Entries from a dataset
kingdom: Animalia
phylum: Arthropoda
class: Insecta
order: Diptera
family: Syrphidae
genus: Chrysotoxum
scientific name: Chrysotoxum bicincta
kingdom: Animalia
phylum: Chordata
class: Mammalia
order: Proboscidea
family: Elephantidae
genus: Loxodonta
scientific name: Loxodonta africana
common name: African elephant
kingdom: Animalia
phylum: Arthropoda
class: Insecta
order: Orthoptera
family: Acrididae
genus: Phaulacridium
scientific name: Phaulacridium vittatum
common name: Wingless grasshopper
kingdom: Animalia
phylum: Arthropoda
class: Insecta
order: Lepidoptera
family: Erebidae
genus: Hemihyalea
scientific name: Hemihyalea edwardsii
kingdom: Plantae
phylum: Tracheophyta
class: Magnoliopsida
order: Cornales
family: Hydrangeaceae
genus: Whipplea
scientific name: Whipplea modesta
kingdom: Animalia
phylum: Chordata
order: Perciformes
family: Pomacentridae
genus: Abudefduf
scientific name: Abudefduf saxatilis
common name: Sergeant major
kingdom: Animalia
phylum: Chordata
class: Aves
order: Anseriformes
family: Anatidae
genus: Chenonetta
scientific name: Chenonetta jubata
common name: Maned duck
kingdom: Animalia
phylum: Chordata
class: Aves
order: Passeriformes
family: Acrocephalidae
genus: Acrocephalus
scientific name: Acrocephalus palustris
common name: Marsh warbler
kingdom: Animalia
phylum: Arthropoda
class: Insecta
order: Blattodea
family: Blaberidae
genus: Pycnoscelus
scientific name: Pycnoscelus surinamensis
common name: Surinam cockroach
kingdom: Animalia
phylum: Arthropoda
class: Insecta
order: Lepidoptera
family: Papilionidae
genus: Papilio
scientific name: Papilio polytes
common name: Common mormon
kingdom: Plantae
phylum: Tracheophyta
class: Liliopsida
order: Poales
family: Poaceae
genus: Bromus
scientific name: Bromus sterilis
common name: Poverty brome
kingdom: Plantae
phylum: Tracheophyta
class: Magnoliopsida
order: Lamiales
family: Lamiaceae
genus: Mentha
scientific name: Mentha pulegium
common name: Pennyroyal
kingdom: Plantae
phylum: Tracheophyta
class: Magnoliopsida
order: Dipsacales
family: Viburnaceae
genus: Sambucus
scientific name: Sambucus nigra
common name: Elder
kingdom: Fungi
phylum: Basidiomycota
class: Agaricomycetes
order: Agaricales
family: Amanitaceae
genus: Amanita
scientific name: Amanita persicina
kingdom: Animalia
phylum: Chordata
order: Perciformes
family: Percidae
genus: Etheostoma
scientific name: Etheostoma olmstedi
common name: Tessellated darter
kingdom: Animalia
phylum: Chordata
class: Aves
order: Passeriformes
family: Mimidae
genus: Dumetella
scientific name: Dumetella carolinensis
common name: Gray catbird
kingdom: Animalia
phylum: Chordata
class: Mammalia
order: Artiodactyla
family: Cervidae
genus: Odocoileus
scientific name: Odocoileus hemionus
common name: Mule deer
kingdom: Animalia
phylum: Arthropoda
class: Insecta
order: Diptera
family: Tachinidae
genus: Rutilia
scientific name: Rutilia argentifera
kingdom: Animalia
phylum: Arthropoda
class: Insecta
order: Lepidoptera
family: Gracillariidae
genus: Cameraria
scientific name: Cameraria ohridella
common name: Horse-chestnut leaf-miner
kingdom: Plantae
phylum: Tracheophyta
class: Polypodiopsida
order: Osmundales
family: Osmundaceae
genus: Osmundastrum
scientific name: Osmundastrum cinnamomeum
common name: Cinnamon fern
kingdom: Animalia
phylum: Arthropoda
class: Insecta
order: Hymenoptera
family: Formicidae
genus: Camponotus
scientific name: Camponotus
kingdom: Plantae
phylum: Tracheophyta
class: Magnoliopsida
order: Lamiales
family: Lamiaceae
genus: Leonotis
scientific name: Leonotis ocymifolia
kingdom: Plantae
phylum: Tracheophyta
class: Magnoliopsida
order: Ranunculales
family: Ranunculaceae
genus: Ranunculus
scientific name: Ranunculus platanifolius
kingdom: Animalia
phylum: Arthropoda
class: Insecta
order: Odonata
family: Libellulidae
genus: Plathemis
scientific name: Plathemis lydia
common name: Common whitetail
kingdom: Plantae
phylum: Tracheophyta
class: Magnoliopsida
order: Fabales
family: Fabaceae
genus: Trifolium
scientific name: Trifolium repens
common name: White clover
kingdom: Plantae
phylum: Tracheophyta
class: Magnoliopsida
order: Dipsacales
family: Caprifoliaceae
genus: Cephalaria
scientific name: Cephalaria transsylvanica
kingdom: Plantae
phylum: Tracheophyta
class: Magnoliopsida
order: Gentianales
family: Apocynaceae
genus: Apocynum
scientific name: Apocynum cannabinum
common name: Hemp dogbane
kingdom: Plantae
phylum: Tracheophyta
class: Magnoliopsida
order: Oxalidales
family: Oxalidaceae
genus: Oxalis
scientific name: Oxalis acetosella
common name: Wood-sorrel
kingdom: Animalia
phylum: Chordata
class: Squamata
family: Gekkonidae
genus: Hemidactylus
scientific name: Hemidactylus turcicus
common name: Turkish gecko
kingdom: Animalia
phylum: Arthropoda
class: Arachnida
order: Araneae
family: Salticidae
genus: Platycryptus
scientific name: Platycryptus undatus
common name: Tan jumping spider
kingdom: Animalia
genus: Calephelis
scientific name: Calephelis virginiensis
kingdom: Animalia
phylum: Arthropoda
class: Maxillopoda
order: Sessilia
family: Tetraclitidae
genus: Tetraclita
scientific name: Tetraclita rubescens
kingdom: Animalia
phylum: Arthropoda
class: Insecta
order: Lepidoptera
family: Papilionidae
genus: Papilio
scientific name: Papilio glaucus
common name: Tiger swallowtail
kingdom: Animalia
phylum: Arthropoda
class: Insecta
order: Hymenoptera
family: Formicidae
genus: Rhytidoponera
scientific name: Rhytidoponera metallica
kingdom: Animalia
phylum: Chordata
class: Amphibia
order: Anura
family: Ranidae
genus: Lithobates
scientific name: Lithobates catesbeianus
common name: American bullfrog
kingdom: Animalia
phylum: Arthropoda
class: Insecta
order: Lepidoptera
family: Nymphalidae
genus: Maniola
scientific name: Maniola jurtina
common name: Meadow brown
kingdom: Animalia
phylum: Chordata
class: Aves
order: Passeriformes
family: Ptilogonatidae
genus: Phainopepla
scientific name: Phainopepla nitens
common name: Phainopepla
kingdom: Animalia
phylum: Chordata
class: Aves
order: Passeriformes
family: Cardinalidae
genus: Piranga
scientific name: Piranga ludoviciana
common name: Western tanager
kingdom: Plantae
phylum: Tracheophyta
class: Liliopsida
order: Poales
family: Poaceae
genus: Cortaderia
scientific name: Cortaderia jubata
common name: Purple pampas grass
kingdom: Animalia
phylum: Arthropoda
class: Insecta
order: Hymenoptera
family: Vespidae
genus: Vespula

WHAT NEEDS TO BE DONE |
Change "phylum" to "division" from the line with "genus: Cephalaria" to the line with "scientific name: Platycryptus undatus", and write out those lines again with nothing else altered.

PROBLEM SOLUTION |
genus: Cephalaria
scientific name: Cephalaria transsylvanica
kingdom: Plantae
division: Tracheophyta
class: Magnoliopsida
order: Gentianales
family: Apocynaceae
genus: Apocynum
scientific name: Apocynum cannabinum
common name: Hemp dogbane
kingdom: Plantae
division: Tracheophyta
class: Magnoliopsida
order: Oxalidales
family: Oxalidaceae
genus: Oxalis
scientific name: Oxalis acetosella
common name: Wood-sorrel
kingdom: Animalia
division: Chordata
class: Squamata
family: Gekkonidae
genus: Hemidactylus
scientific name: Hemidactylus turcicus
common name: Turkish gecko
kingdom: Animalia
division: Arthropoda
class: Arachnida
order: Araneae
family: Salticidae
genus: Platycryptus
scientific name: Platycryptus undatus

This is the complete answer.